Il s’en déduit que M. [U], dont les droits aux bonus réclamés n’étaient pas ouverts au jour de son licenciement, est mal fondé à réclamer les bonus [9] et différés 2019 et doit être débouté de ses demandes à ce titre.
La décision déférée doit donc être confirmée en ce qu’elle l’a débouté de sa demande en paiement du bonus [9] 2019 et infirmée en ce qu’elle a condamné la société à lui verser 651 043 euros de bonus différé.
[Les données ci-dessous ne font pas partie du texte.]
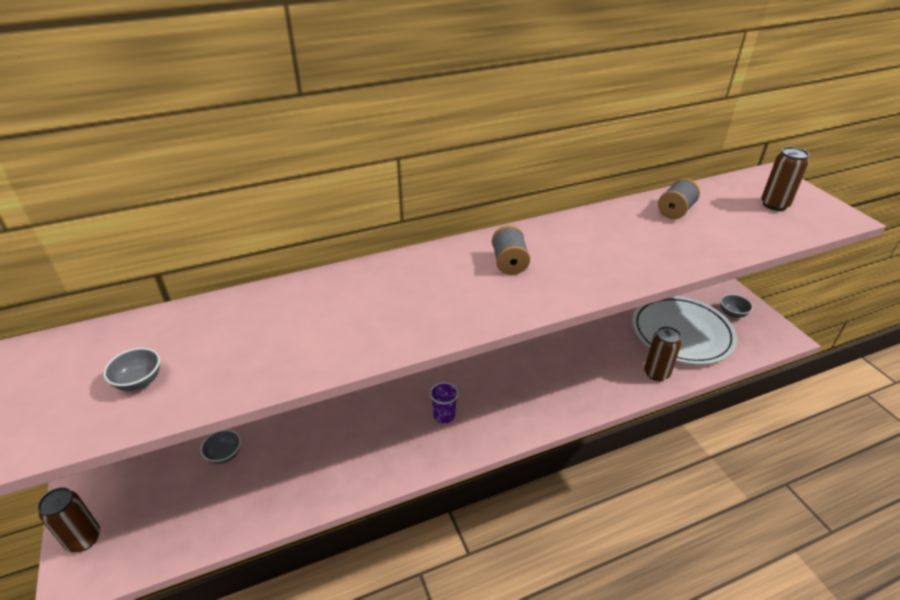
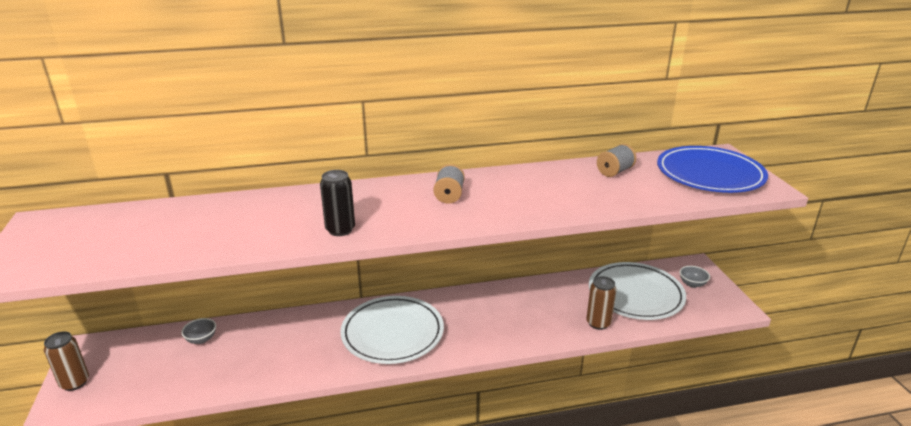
camera: 10 degrees right, 10 degrees down
(139, 381) = (131, 242): grey bowl -> none
(402, 329) = (340, 230): none -> black can
(444, 415) = (392, 333): purple cup -> white plate
(774, 205) = (709, 174): brown can -> blue plate

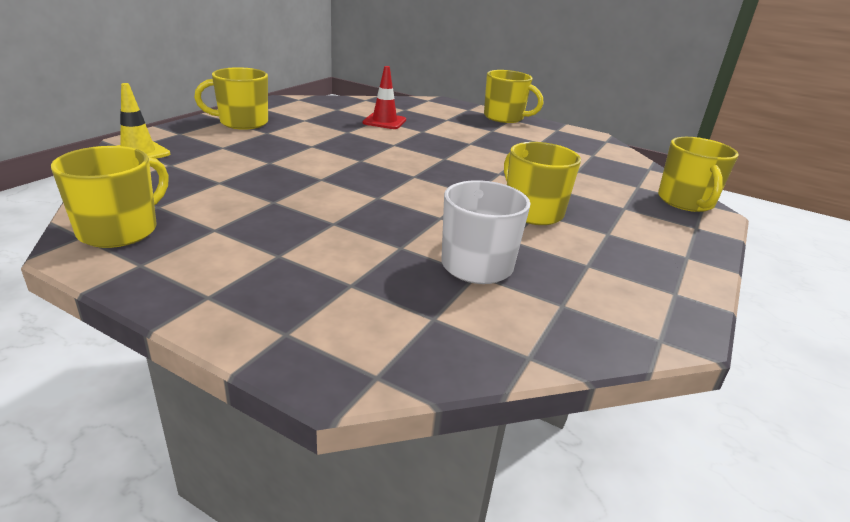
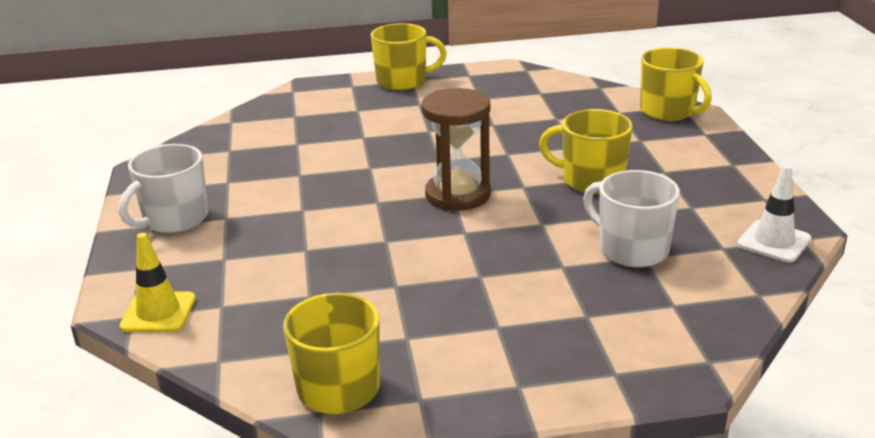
camera: 35 degrees left, 0 degrees up
(242, 123) = (174, 219): yellow mug -> white mug
(384, 121) = (308, 143): red traffic cone -> none
(417, 178) = (458, 195): none -> brown hourglass
(624, 327) = (774, 242): none -> white traffic cone

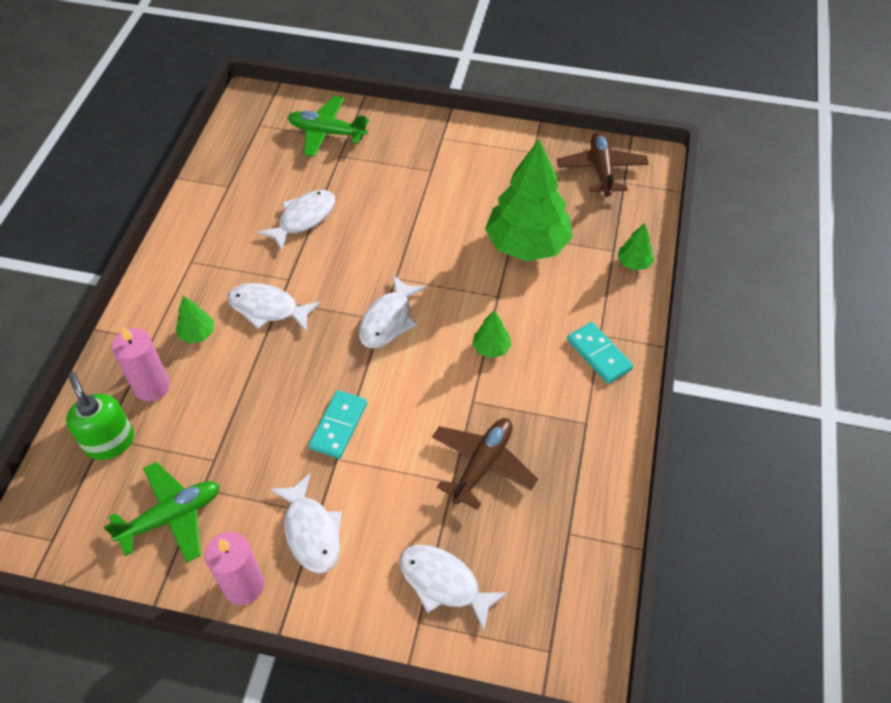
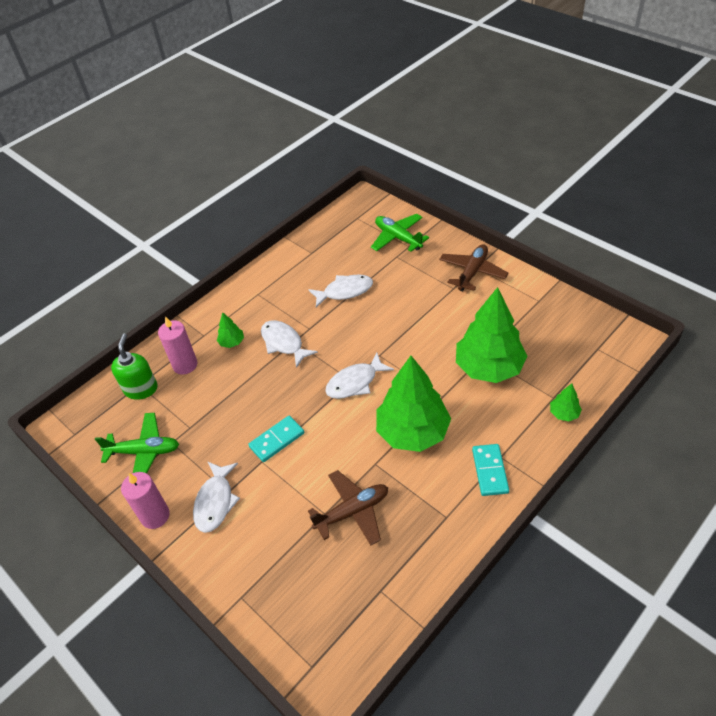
camera: 35 degrees right, 5 degrees down
(443, 583) = (273, 580): white fish -> none
(491, 348) = (413, 432): green tree -> green tree, size x2.39
(601, 170) = (585, 333): brown plane -> brown plane (472, 272)

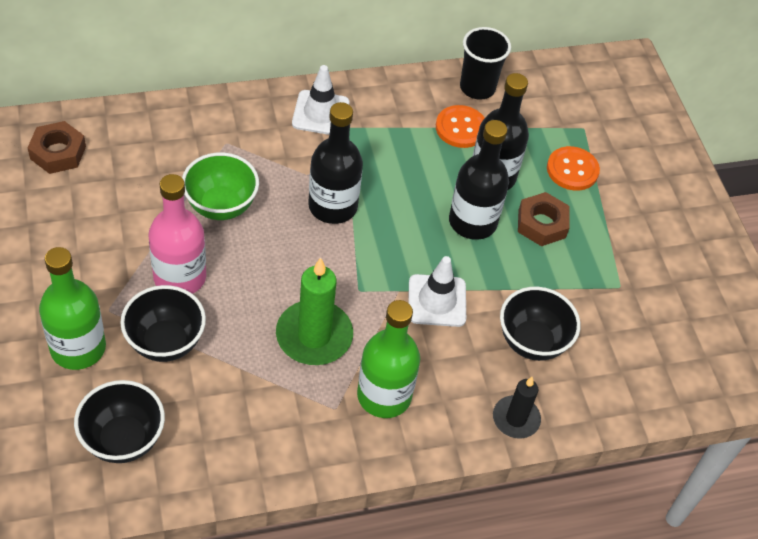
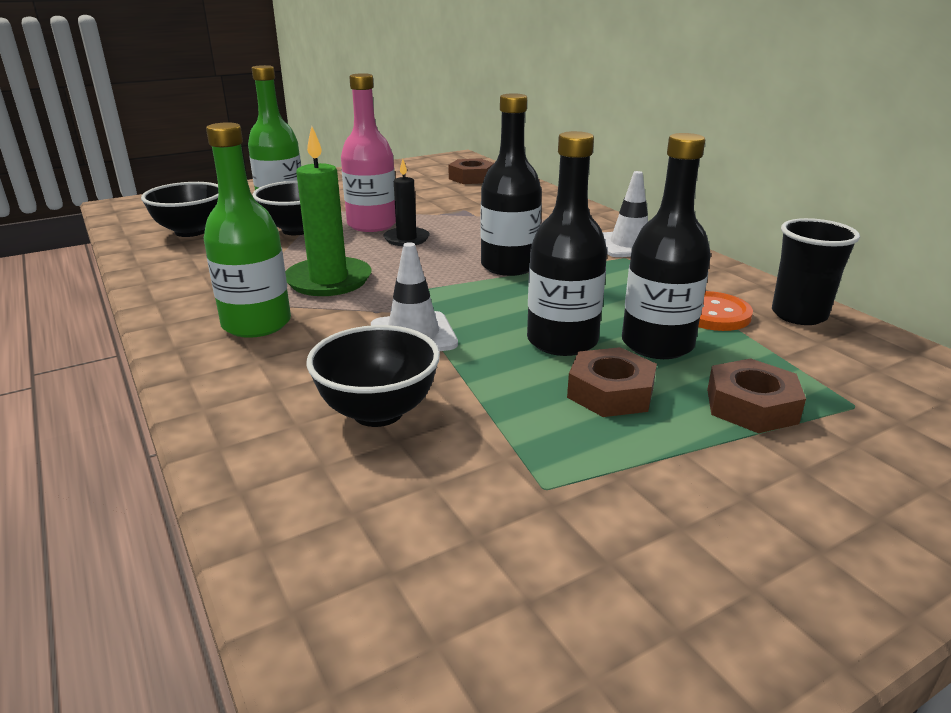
camera: 80 degrees right, 25 degrees down
(221, 206) = (465, 226): green bowl -> none
(516, 419) = (232, 416): black candle -> black candle (406, 239)
(572, 170) = (751, 406): orange button -> brown nut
Sur les frais irrépétibles
M. [U] sera condamné aux entiers dépens dont distraction au profit de Maître Audrey Schwab en application de l’article 699 du code de procédure civile et devra verser à la société intimée la somme de 3 000 euros en application de l’article 700 du code de procédure civile.
PAR CES MOTIFS
La cour, statuant publiquement, par arrêt contradictoire et mis à disposition au greffe,
INFIRME le jugement déféré en ce qu’il a dit le licenciement de M. [Y] [U] dépourvu de cause réelle et sérieuse et a condamné la société [4] Arbitrage à lui verser 496 785 euros à titre d’indemnité pour licenciement sans cause réelle et sérieuse, 313 304,90 euros à titre d’indemnité légale de licenciement, 198 713,88 euros au titre d’indemnité compensatrice de préavis, 19 871,39 euros au titre de congés payés afférents et 651 043 euros à titre de bonus différés de mars 2019 à septembre 2021 ;
Statuant à nouveau sur les chefs de jugement infirmés et y ajoutant ;
JUGE que le licenciement de M. [Y] [U] repose sur une faute grave ;
DÉBOUTE M. [Y] [U] de ses demandes d’indemnité de rupture et pour licenciement sans cause réelle et sérieuse ;
DÉBOUTE M. [Y] [U] de sa demande de paiement de bonus différé de mars 2019 à septembre 2021 ;
CONFIRME le jugement pour le surplus ;
CONDAMNE M. [Y] [U] aux entiers dépens dont distraction au profit de Maître Audrey Schwab en application de l’article 699 du code de procédure civile ;
CONDAMNE M. [Y] [U] à verser à la SNC [2] la somme de 3 000 euros en application de l’article 700 du code de procédure civile.